** Opening STORED DATA block **

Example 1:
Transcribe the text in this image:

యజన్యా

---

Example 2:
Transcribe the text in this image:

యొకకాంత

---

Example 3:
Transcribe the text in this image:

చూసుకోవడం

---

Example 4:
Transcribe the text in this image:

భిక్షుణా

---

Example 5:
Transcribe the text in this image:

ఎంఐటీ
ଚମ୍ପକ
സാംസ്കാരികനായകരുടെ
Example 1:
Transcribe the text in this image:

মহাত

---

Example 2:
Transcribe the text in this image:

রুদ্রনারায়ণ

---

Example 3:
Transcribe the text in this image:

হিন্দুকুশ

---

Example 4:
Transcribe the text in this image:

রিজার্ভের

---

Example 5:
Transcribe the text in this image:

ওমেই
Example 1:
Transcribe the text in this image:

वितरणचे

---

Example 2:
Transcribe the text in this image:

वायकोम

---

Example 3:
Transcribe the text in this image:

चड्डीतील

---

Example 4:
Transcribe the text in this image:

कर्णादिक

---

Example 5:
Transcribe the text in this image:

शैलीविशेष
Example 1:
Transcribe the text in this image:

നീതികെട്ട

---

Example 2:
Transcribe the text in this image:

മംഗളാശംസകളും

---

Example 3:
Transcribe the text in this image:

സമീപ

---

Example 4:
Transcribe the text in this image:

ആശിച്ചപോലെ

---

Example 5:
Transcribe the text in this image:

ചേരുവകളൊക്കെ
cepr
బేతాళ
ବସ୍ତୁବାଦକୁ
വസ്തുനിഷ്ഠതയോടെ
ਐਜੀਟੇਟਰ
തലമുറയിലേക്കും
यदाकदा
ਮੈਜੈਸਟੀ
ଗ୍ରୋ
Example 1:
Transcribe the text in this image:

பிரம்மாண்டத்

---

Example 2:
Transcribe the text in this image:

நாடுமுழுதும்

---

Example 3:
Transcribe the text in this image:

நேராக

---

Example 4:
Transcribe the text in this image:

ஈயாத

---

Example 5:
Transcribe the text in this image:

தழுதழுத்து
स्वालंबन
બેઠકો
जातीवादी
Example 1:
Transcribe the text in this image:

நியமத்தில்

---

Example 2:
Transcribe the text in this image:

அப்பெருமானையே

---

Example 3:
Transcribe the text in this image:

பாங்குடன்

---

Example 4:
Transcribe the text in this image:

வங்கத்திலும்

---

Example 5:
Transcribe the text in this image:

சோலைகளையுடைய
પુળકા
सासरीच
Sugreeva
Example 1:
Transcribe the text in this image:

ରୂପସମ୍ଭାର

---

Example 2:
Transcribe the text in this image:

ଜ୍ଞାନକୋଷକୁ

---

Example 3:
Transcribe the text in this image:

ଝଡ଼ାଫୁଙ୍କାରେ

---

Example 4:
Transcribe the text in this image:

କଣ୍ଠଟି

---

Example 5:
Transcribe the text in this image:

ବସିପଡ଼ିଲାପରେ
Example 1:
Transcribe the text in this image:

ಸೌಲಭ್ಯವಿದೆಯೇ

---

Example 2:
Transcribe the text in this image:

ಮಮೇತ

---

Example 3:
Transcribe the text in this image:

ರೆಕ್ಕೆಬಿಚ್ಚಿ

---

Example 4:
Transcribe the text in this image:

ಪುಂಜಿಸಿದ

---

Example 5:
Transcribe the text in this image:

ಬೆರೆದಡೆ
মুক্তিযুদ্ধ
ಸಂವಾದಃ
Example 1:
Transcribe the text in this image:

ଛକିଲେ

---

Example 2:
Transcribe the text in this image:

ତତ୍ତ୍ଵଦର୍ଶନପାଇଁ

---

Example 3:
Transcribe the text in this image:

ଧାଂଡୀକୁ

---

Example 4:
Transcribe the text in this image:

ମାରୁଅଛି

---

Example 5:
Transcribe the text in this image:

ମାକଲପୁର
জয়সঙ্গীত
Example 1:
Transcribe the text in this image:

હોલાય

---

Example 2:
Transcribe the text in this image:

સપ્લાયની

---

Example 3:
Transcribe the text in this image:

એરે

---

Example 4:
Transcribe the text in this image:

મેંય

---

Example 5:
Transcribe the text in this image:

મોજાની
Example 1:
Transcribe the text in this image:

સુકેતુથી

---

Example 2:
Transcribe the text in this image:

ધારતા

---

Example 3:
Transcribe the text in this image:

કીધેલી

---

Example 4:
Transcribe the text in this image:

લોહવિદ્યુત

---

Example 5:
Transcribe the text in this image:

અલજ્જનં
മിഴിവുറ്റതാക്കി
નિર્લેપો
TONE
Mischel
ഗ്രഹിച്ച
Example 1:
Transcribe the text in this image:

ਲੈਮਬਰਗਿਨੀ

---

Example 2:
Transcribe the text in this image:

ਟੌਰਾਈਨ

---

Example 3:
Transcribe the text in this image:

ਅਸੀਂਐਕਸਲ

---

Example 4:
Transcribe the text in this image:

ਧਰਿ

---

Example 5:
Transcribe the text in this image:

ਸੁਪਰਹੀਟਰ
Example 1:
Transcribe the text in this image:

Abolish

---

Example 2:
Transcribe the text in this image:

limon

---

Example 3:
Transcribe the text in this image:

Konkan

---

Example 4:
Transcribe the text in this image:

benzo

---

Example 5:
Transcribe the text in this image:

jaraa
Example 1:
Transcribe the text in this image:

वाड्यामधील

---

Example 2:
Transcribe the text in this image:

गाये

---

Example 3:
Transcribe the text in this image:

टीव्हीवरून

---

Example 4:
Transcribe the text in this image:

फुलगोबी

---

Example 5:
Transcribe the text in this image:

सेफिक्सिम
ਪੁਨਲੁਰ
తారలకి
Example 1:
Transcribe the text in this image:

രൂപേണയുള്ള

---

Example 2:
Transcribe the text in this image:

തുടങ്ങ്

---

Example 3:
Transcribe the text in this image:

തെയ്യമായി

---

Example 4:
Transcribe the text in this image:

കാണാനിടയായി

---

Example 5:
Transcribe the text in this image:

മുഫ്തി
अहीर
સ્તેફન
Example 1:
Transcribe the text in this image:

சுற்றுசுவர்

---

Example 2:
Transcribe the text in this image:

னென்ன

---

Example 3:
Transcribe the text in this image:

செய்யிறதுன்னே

** Closing STORED DATA block **

| INSTRUCTIONS TO FOLLOW |
Nothing may change. Retype all of the entries.

| EXERCISE ANSWER |
Example 1:
Transcribe the text in this image:

యజన్యా

---

Example 2:
Transcribe the text in this image:

యొకకాంత

---

Example 3:
Transcribe the text in this image:

చూసుకోవడం

---

Example 4:
Transcribe the text in this image:

భిక్షుణా

---

Example 5:
Transcribe the text in this image:

ఎంఐటీ
ଚମ୍ପକ
സാംസ്കാരികനായകരുടെ
Example 1:
Transcribe the text in this image:

মহাত

---

Example 2:
Transcribe the text in this image:

রুদ্রনারায়ণ

---

Example 3:
Transcribe the text in this image:

হিন্দুকুশ

---

Example 4:
Transcribe the text in this image:

রিজার্ভের

---

Example 5:
Transcribe the text in this image:

ওমেই
Example 1:
Transcribe the text in this image:

वितरणचे

---

Example 2:
Transcribe the text in this image:

वायकोम

---

Example 3:
Transcribe the text in this image:

चड्डीतील

---

Example 4:
Transcribe the text in this image:

कर्णादिक

---

Example 5:
Transcribe the text in this image:

शैलीविशेष
Example 1:
Transcribe the text in this image:

നീതികെട്ട

---

Example 2:
Transcribe the text in this image:

മംഗളാശംസകളും

---

Example 3:
Transcribe the text in this image:

സമീപ

---

Example 4:
Transcribe the text in this image:

ആശിച്ചപോലെ

---

Example 5:
Transcribe the text in this image:

ചേരുവകളൊക്കെ
cepr
బేతాళ
ବସ୍ତୁବାଦକୁ
വസ്തുനിഷ്ഠതയോടെ
ਐਜੀਟੇਟਰ
തലമുറയിലേക്കും
यदाकदा
ਮੈਜੈਸਟੀ
ଗ୍ରୋ
Example 1:
Transcribe the text in this image:

பிரம்மாண்டத்

---

Example 2:
Transcribe the text in this image:

நாடுமுழுதும்

---

Example 3:
Transcribe the text in this image:

நேராக

---

Example 4:
Transcribe the text in this image:

ஈயாத

---

Example 5:
Transcribe the text in this image:

தழுதழுத்து
स्वालंबन
બેઠકો
जातीवादी
Example 1:
Transcribe the text in this image:

நியமத்தில்

---

Example 2:
Transcribe the text in this image:

அப்பெருமானையே

---

Example 3:
Transcribe the text in this image:

பாங்குடன்

---

Example 4:
Transcribe the text in this image:

வங்கத்திலும்

---

Example 5:
Transcribe the text in this image:

சோலைகளையுடைய
પુળકા
सासरीच
Sugreeva
Example 1:
Transcribe the text in this image:

ରୂପସମ୍ଭାର

---

Example 2:
Transcribe the text in this image:

ଜ୍ଞାନକୋଷକୁ

---

Example 3:
Transcribe the text in this image:

ଝଡ଼ାଫୁଙ୍କାରେ

---

Example 4:
Transcribe the text in this image:

କଣ୍ଠଟି

---

Example 5:
Transcribe the text in this image:

ବସିପଡ଼ିଲାପରେ
Example 1:
Transcribe the text in this image:

ಸೌಲಭ್ಯವಿದೆಯೇ

---

Example 2:
Transcribe the text in this image:

ಮಮೇತ

---

Example 3:
Transcribe the text in this image:

ರೆಕ್ಕೆಬಿಚ್ಚಿ

---

Example 4:
Transcribe the text in this image:

ಪುಂಜಿಸಿದ

---

Example 5:
Transcribe the text in this image:

ಬೆರೆದಡೆ
মুক্তিযুদ্ধ
ಸಂವಾದಃ
Example 1:
Transcribe the text in this image:

ଛକିଲେ

---

Example 2:
Transcribe the text in this image:

ତତ୍ତ୍ଵଦର୍ଶନପାଇଁ

---

Example 3:
Transcribe the text in this image:

ଧାଂଡୀକୁ

---

Example 4:
Transcribe the text in this image:

ମାରୁଅଛି

---

Example 5:
Transcribe the text in this image:

ମାକଲପୁର
জয়সঙ্গীত
Example 1:
Transcribe the text in this image:

હોલાય

---

Example 2:
Transcribe the text in this image:

સપ્લાયની

---

Example 3:
Transcribe the text in this image:

એરે

---

Example 4:
Transcribe the text in this image:

મેંય

---

Example 5:
Transcribe the text in this image:

મોજાની
Example 1:
Transcribe the text in this image:

સુકેતુથી

---

Example 2:
Transcribe the text in this image:

ધારતા

---

Example 3:
Transcribe the text in this image:

કીધેલી

---

Example 4:
Transcribe the text in this image:

લોહવિદ્યુત

---

Example 5:
Transcribe the text in this image:

અલજ્જનં
മിഴിവുറ്റതാക്കി
નિર્લેપો
TONE
Mischel
ഗ്രഹിച്ച
Example 1:
Transcribe the text in this image:

ਲੈਮਬਰਗਿਨੀ

---

Example 2:
Transcribe the text in this image:

ਟੌਰਾਈਨ

---

Example 3:
Transcribe the text in this image:

ਅਸੀਂਐਕਸਲ

---

Example 4:
Transcribe the text in this image:

ਧਰਿ

---

Example 5:
Transcribe the text in this image:

ਸੁਪਰਹੀਟਰ
Example 1:
Transcribe the text in this image:

Abolish

---

Example 2:
Transcribe the text in this image:

limon

---

Example 3:
Transcribe the text in this image:

Konkan

---

Example 4:
Transcribe the text in this image:

benzo

---

Example 5:
Transcribe the text in this image:

jaraa
Example 1:
Transcribe the text in this image:

वाड्यामधील

---

Example 2:
Transcribe the text in this image:

गाये

---

Example 3:
Transcribe the text in this image:

टीव्हीवरून

---

Example 4:
Transcribe the text in this image:

फुलगोबी

---

Example 5:
Transcribe the text in this image:

सेफिक्सिम
ਪੁਨਲੁਰ
తారలకి
Example 1:
Transcribe the text in this image:

രൂപേണയുള്ള

---

Example 2:
Transcribe the text in this image:

തുടങ്ങ്

---

Example 3:
Transcribe the text in this image:

തെയ്യമായി

---

Example 4:
Transcribe the text in this image:

കാണാനിടയായി

---

Example 5:
Transcribe the text in this image:

മുഫ്തി
अहीर
સ્તેફન
Example 1:
Transcribe the text in this image:

சுற்றுசுவர்

---

Example 2:
Transcribe the text in this image:

னென்ன

---

Example 3:
Transcribe the text in this image:

செய்யிறதுன்னே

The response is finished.